## Provided material
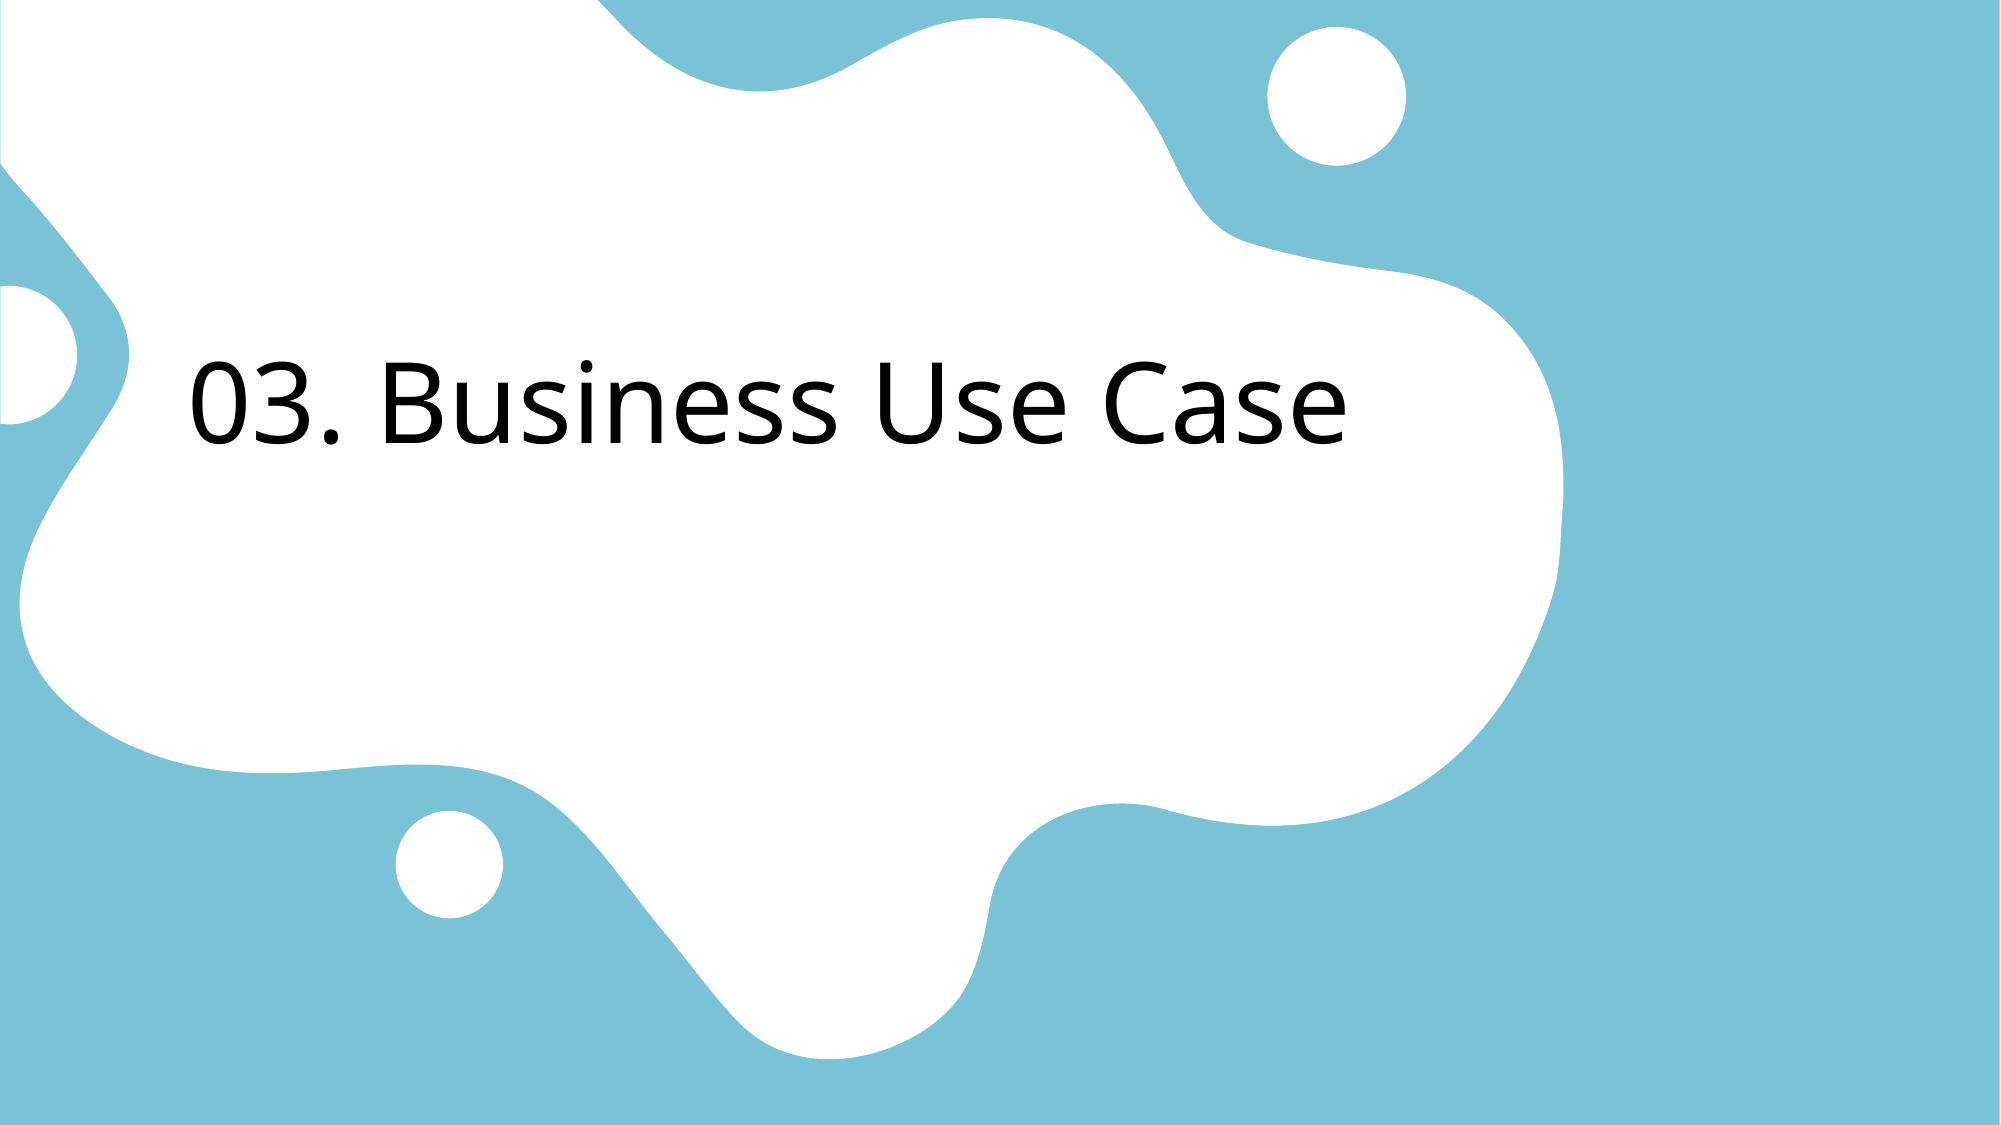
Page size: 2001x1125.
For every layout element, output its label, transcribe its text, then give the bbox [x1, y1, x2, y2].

title 03. Business Use Case [172, 182, 1391, 474]
text_box [0, 0, 2000, 1125]
text_box [0, 0, 1565, 1061]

## Exercise aim
The reply should hold every entry above, given again exactly, but not a single picture.

## Exercise result
Page size: 2001x1125.
For every layout element, output its label, transcribe its text, then give the bbox [x1, y1, x2, y2].

title 03. Business Use Case [172, 182, 1391, 474]
text_box [0, 0, 2000, 1125]
text_box [0, 0, 1565, 1061]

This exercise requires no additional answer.